Le phénomène de coévolution est souvent observé dans les relations entre les parasites et leurs hôtes où il s'agit de coévolution compétitive, mais il existe aussi de nombreux cas de coévolution coopérative, par exemple dans les cas d'interactions durables évoluant éventuellement vers la symbiose entre deux espèces. Outre la sélection écologique, la sélection sexuelle peut elle aussi conduire à une coévolution mais intraspécifique puisque mettant en jeu les individus mâles et les individus femelles au sein d'une même espèce. Ce phénomène s'observe notamment dans les stratégies et les contre-stratégies reproductives mises en œuvre par chaque sexe au cours de l'accouplement mais aussi dans les phases pré- et post-copulatoire afin de s'assurer le contrôle de la fertilisation.

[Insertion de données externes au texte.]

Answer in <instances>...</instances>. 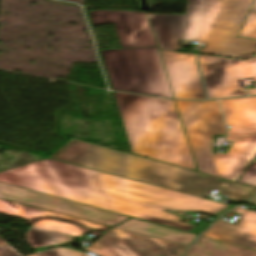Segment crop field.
I'll list each match as a JSON object with an SVG mask.
<instances>
[{
  "label": "crop field",
  "instance_id": "12",
  "mask_svg": "<svg viewBox=\"0 0 256 256\" xmlns=\"http://www.w3.org/2000/svg\"><path fill=\"white\" fill-rule=\"evenodd\" d=\"M17 210H18L19 217L30 220L27 224L31 225L36 220H42L40 222L33 224V226L54 231L57 233L65 234V235L80 237L91 230L88 228L79 227L77 225H82V226L90 227L92 229H97L101 231H106L107 229H109V227L102 226L100 224L78 220V219L62 216L60 214L46 212L36 208L27 207L19 204H17ZM63 221H67L77 225L64 223Z\"/></svg>",
  "mask_w": 256,
  "mask_h": 256
},
{
  "label": "crop field",
  "instance_id": "11",
  "mask_svg": "<svg viewBox=\"0 0 256 256\" xmlns=\"http://www.w3.org/2000/svg\"><path fill=\"white\" fill-rule=\"evenodd\" d=\"M175 99H205L196 55L160 51Z\"/></svg>",
  "mask_w": 256,
  "mask_h": 256
},
{
  "label": "crop field",
  "instance_id": "1",
  "mask_svg": "<svg viewBox=\"0 0 256 256\" xmlns=\"http://www.w3.org/2000/svg\"><path fill=\"white\" fill-rule=\"evenodd\" d=\"M0 182L188 232L195 226L179 222L181 217L163 211L216 214L230 207L50 159L1 173Z\"/></svg>",
  "mask_w": 256,
  "mask_h": 256
},
{
  "label": "crop field",
  "instance_id": "20",
  "mask_svg": "<svg viewBox=\"0 0 256 256\" xmlns=\"http://www.w3.org/2000/svg\"><path fill=\"white\" fill-rule=\"evenodd\" d=\"M237 182L256 187V162L247 167Z\"/></svg>",
  "mask_w": 256,
  "mask_h": 256
},
{
  "label": "crop field",
  "instance_id": "19",
  "mask_svg": "<svg viewBox=\"0 0 256 256\" xmlns=\"http://www.w3.org/2000/svg\"><path fill=\"white\" fill-rule=\"evenodd\" d=\"M240 37L256 40V14L255 13L249 14Z\"/></svg>",
  "mask_w": 256,
  "mask_h": 256
},
{
  "label": "crop field",
  "instance_id": "23",
  "mask_svg": "<svg viewBox=\"0 0 256 256\" xmlns=\"http://www.w3.org/2000/svg\"><path fill=\"white\" fill-rule=\"evenodd\" d=\"M247 204L255 205L256 206V197L250 200Z\"/></svg>",
  "mask_w": 256,
  "mask_h": 256
},
{
  "label": "crop field",
  "instance_id": "4",
  "mask_svg": "<svg viewBox=\"0 0 256 256\" xmlns=\"http://www.w3.org/2000/svg\"><path fill=\"white\" fill-rule=\"evenodd\" d=\"M52 157L205 197L214 189L243 202L255 188L72 139Z\"/></svg>",
  "mask_w": 256,
  "mask_h": 256
},
{
  "label": "crop field",
  "instance_id": "5",
  "mask_svg": "<svg viewBox=\"0 0 256 256\" xmlns=\"http://www.w3.org/2000/svg\"><path fill=\"white\" fill-rule=\"evenodd\" d=\"M114 93L135 155L195 170L173 101Z\"/></svg>",
  "mask_w": 256,
  "mask_h": 256
},
{
  "label": "crop field",
  "instance_id": "3",
  "mask_svg": "<svg viewBox=\"0 0 256 256\" xmlns=\"http://www.w3.org/2000/svg\"><path fill=\"white\" fill-rule=\"evenodd\" d=\"M253 0H187L186 15L148 14L161 50L176 51L179 39L202 41L200 52L246 59L256 41L237 38ZM251 11L256 12V0Z\"/></svg>",
  "mask_w": 256,
  "mask_h": 256
},
{
  "label": "crop field",
  "instance_id": "24",
  "mask_svg": "<svg viewBox=\"0 0 256 256\" xmlns=\"http://www.w3.org/2000/svg\"><path fill=\"white\" fill-rule=\"evenodd\" d=\"M254 161H256V156H255L254 159L251 161V163L254 162Z\"/></svg>",
  "mask_w": 256,
  "mask_h": 256
},
{
  "label": "crop field",
  "instance_id": "17",
  "mask_svg": "<svg viewBox=\"0 0 256 256\" xmlns=\"http://www.w3.org/2000/svg\"><path fill=\"white\" fill-rule=\"evenodd\" d=\"M3 152H5L4 155L0 154V172L45 158L23 151H19V153L10 151Z\"/></svg>",
  "mask_w": 256,
  "mask_h": 256
},
{
  "label": "crop field",
  "instance_id": "22",
  "mask_svg": "<svg viewBox=\"0 0 256 256\" xmlns=\"http://www.w3.org/2000/svg\"><path fill=\"white\" fill-rule=\"evenodd\" d=\"M209 225L201 223L192 233L200 235Z\"/></svg>",
  "mask_w": 256,
  "mask_h": 256
},
{
  "label": "crop field",
  "instance_id": "13",
  "mask_svg": "<svg viewBox=\"0 0 256 256\" xmlns=\"http://www.w3.org/2000/svg\"><path fill=\"white\" fill-rule=\"evenodd\" d=\"M242 214L236 225L219 220L204 237L256 250V213L236 209Z\"/></svg>",
  "mask_w": 256,
  "mask_h": 256
},
{
  "label": "crop field",
  "instance_id": "21",
  "mask_svg": "<svg viewBox=\"0 0 256 256\" xmlns=\"http://www.w3.org/2000/svg\"><path fill=\"white\" fill-rule=\"evenodd\" d=\"M16 203L0 199V212L12 216H17Z\"/></svg>",
  "mask_w": 256,
  "mask_h": 256
},
{
  "label": "crop field",
  "instance_id": "9",
  "mask_svg": "<svg viewBox=\"0 0 256 256\" xmlns=\"http://www.w3.org/2000/svg\"><path fill=\"white\" fill-rule=\"evenodd\" d=\"M185 248L112 228L87 249L101 256H180Z\"/></svg>",
  "mask_w": 256,
  "mask_h": 256
},
{
  "label": "crop field",
  "instance_id": "14",
  "mask_svg": "<svg viewBox=\"0 0 256 256\" xmlns=\"http://www.w3.org/2000/svg\"><path fill=\"white\" fill-rule=\"evenodd\" d=\"M119 229L139 233L142 235L182 244L188 246L198 236L169 229L166 227L154 225L152 223L135 220L133 218L124 222L118 227Z\"/></svg>",
  "mask_w": 256,
  "mask_h": 256
},
{
  "label": "crop field",
  "instance_id": "10",
  "mask_svg": "<svg viewBox=\"0 0 256 256\" xmlns=\"http://www.w3.org/2000/svg\"><path fill=\"white\" fill-rule=\"evenodd\" d=\"M93 25L113 23L122 48L157 46L146 13L136 11H92Z\"/></svg>",
  "mask_w": 256,
  "mask_h": 256
},
{
  "label": "crop field",
  "instance_id": "7",
  "mask_svg": "<svg viewBox=\"0 0 256 256\" xmlns=\"http://www.w3.org/2000/svg\"><path fill=\"white\" fill-rule=\"evenodd\" d=\"M0 198L109 226L119 225L129 218L115 212L70 202L2 183H0Z\"/></svg>",
  "mask_w": 256,
  "mask_h": 256
},
{
  "label": "crop field",
  "instance_id": "8",
  "mask_svg": "<svg viewBox=\"0 0 256 256\" xmlns=\"http://www.w3.org/2000/svg\"><path fill=\"white\" fill-rule=\"evenodd\" d=\"M199 63L209 99L247 95L237 79L256 78V58L231 60L199 55ZM256 95V89H248Z\"/></svg>",
  "mask_w": 256,
  "mask_h": 256
},
{
  "label": "crop field",
  "instance_id": "15",
  "mask_svg": "<svg viewBox=\"0 0 256 256\" xmlns=\"http://www.w3.org/2000/svg\"><path fill=\"white\" fill-rule=\"evenodd\" d=\"M185 256H256V251L202 237Z\"/></svg>",
  "mask_w": 256,
  "mask_h": 256
},
{
  "label": "crop field",
  "instance_id": "18",
  "mask_svg": "<svg viewBox=\"0 0 256 256\" xmlns=\"http://www.w3.org/2000/svg\"><path fill=\"white\" fill-rule=\"evenodd\" d=\"M9 245V244H8ZM1 238H0V256H19L12 248H10ZM83 254L75 253L68 249H57L53 251H47L39 254H34L30 256H82Z\"/></svg>",
  "mask_w": 256,
  "mask_h": 256
},
{
  "label": "crop field",
  "instance_id": "2",
  "mask_svg": "<svg viewBox=\"0 0 256 256\" xmlns=\"http://www.w3.org/2000/svg\"><path fill=\"white\" fill-rule=\"evenodd\" d=\"M199 172L236 181L256 154V97L221 100L234 141L227 156L213 155L212 135L225 134L216 101H176Z\"/></svg>",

La coévolution a surtout été étudiée à travers les relations duelles de types prédateur-proie, hôte-parasite ou symbiose mais la coévolution peut aussi concerner des associations de plusieurs espèces (de nombreux parasites ont trois hôtes successifs, voire plus). Les travaux de recherche contemporains en biologie de l'évolution visent notamment à cerner le rôle et l'importance de la coévolution dans l'histoire évolutive des espèces afin de savoir s'il s'agit là d'un mécanisme véritablement fondamental ou plutôt anecdotique. De même, en s'appuyant sur l'existence du conflit sexuel, le biologiste Thierry Lodé privilégie le rôle de ces interactions antagonistes, notamment sexuelles, et des déplacements de caractères dans les processus évolutifs conduisant à une co-évolution antagoniste.
Les processus coévolutifs ont été modélisés par Leigh Van Valen sous le nom de théorie de la reine rouge pour insister sur le fait que les interactions entre organismes conduisent à des courses évolutives permanentes.